Questo alleggerimento, che ricorre spesso nella sentenza, non ha scalfito, però, i 30 anni comminati al boss di Limbadi Luigi Mancuso, detto il Supremo, e a Giuseppe Antonio Accorinti, boss di Zungri che pure è stato assolto dall’accusa di detenzione e porto illegale di armi da fuoco. Discorso diverso per Saverio Razionale, boss di San Gregorio D’Ippona. Nei suoi confronti ha un peso il venir meno dell’aggravante di aver investito in attività economiche i soldi provento di reati e la sua condanna, ferme restando le accuse contestate nel primo grado, passa da 30 a 21 anni di reclusione.

Ha zittito l’aula bunker di Lamezia Terme l’assoluzione di Pasquale Bonavota – difeso dall’avvocato Tiziana Barillaro – condannato a 28 anni in primo grado quale esponente apicale dell’omonima cosca di Sant’Onofrio. Bonavota – che si è reso latitante per quasi cinque anni – è stato assolto dall’accusa di associazione mafiosa “per non aver commesso il fatto” ed è stata disposta l’immediata scarcerazione.

Altro proscioglimento eccellente è quello di Michele Marinaro – difeso dall’avvocato Aldo Ferraro – ex finanziere in servizio alla Dia di Catanzaro e poi alle dipendenze della presidenza del Consiglio nella sede di Reggio Calabria. Dopo la condanna in primo grado la Corte d’Appello – Loredana De Franco Presidente, Ippolita Luzzo e Michele Ciociola a latere – ha riqualificato il reato da concorso esterno in rivelazione di segreto d’ufficio. A questo punto essendo il reato risalente a dicembre 2016, è stata dichiarata la prescrizione delle due rivelazioni di segreto d’ufficio contestate. La Corte ha comunque confermato che restano in piedi le statuizioni civili.

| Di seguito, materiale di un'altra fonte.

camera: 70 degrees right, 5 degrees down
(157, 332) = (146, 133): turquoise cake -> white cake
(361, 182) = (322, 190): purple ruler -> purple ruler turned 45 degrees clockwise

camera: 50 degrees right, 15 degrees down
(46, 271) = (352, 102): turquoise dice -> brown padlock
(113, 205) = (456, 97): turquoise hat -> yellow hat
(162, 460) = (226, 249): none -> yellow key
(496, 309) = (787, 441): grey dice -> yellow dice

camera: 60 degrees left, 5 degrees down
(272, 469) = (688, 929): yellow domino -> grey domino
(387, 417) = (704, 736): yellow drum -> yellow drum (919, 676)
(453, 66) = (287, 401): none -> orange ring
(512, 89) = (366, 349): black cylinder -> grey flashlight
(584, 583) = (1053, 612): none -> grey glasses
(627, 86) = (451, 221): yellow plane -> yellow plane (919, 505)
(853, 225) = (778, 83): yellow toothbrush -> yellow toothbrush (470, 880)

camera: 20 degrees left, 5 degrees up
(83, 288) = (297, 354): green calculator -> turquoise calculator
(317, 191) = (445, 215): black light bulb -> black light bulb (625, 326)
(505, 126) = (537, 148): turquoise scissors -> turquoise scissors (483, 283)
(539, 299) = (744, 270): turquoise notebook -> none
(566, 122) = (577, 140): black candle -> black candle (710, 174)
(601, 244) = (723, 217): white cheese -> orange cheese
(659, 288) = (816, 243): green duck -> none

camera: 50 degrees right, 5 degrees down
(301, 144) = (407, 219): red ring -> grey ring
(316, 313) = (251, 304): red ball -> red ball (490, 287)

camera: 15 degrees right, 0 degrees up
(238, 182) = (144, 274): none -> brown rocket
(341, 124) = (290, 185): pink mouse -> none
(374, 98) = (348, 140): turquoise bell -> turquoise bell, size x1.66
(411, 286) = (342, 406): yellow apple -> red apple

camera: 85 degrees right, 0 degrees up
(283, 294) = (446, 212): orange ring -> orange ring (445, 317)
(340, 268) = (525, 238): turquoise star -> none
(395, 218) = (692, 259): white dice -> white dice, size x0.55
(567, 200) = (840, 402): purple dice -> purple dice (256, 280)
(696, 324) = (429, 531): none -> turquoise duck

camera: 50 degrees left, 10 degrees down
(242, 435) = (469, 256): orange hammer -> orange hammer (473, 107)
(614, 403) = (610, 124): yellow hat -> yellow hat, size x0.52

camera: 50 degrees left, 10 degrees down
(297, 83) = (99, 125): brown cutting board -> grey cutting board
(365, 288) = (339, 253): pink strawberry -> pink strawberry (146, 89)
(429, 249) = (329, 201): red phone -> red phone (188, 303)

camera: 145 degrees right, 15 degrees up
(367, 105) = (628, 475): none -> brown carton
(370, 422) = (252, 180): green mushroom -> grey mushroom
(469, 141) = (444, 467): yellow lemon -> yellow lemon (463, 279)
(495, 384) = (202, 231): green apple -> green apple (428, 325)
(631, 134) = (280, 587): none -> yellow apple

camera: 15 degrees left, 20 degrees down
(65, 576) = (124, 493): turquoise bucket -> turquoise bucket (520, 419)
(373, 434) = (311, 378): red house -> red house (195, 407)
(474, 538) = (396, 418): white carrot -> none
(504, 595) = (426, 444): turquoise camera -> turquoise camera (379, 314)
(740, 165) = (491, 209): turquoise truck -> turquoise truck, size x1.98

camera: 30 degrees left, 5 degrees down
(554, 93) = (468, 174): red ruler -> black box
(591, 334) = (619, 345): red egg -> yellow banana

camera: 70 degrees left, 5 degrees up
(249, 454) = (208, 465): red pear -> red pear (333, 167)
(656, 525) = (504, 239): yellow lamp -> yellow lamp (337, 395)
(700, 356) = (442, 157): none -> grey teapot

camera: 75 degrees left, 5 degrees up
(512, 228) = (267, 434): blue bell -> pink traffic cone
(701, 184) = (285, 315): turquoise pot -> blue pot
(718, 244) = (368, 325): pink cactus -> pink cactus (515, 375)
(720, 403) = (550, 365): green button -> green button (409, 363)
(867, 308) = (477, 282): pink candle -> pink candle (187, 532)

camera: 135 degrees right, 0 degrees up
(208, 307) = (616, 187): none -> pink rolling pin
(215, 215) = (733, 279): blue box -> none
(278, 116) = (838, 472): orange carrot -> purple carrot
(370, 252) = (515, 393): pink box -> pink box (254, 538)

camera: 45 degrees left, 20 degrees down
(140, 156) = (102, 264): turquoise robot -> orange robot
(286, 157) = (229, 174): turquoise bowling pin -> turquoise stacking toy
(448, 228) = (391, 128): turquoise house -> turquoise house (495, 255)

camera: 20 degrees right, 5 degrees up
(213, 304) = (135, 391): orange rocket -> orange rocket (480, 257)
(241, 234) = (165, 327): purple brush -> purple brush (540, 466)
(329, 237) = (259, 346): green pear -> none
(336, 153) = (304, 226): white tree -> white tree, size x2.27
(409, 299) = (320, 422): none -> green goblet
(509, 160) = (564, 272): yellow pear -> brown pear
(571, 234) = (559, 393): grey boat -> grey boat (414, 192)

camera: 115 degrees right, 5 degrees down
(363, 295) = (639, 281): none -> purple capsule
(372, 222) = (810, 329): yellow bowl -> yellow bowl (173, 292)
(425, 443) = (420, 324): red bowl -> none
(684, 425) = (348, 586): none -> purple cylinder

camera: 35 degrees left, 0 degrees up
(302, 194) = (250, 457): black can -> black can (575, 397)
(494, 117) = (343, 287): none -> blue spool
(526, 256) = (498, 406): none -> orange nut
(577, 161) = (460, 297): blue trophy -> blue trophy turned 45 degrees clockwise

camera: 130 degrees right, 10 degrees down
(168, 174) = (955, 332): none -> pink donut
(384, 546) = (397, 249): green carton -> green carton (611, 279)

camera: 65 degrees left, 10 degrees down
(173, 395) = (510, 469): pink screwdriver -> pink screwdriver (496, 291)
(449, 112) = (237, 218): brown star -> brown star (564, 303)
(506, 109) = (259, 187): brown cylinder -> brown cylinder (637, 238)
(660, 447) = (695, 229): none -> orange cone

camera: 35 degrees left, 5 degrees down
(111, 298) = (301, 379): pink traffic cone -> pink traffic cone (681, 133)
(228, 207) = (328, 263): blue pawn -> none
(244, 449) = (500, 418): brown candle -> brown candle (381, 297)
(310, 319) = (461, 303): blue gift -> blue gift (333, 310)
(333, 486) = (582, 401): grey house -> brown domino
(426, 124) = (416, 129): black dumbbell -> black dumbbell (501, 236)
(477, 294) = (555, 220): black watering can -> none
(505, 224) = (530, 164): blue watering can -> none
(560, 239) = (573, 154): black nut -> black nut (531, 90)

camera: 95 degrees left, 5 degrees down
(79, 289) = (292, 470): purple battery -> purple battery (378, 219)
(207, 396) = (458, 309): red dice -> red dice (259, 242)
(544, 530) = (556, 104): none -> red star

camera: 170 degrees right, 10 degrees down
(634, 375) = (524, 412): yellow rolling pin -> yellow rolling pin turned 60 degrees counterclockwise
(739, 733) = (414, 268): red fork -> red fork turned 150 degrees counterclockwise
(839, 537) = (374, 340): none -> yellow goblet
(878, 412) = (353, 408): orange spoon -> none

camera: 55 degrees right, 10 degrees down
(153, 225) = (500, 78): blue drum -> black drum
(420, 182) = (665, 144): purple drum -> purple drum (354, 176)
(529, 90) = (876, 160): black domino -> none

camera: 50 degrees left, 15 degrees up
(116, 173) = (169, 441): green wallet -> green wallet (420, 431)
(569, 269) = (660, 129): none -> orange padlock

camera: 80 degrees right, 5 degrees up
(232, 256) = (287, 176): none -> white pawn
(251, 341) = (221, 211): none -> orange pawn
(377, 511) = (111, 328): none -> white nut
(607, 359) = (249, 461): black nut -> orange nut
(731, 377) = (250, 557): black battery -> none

Passa da due anni e sei mesi a due anni la condanna nei confronti del tenente colonnello dei carabinieri Giorgio Naselli che è stato assolto da un caso di rivelazione di segreto d’ufficio “perché il fatto non sussiste”. Secondo l’accusa avrebbe rivelato a Pittelli notizie d’ufficio che dovevano rimanere segrete, riferendo che un imprenditore era attenzionato dalla Guardia di finanza. Restano in piedi gli altri due capi di rivelazione di segreto d’ufficio che coinvolgono anche Pittelli e l’imprenditore Rocco Delfino.

Per quanto riguarda quest’ultimo, è stato assolto dall’accusa di falso ideologico (per falsi attestati all’Agenzia delle entrate e al Registro delle imprese) “perché il fatto non sussiste” e condannato per trasferimento fraudolento di valori e rivelazione di segreto d’ufficio. La sua condanna passa da 5 anni a 4 anni e sei mesi.

Assolto l’ex consigliere regionale Pietro Giamborino. In primo grado era stato condannato per traffico di influenze illecite a un anno e 6 mesi e assolto dall’accusa di associazione mafiosa quale appartenente al locale di Piscopio (quartiere di Vibo Valentia). In appello è stato assolto anche dalla prima contestazione.

In totale sono stati inflitti circa 1.404 anni di reclusione. Sono 154 le condanne disposte in appello per i 215 imputati nel processo Rinascita Scott, 50 le assoluzioni e 11 le prescrizioni.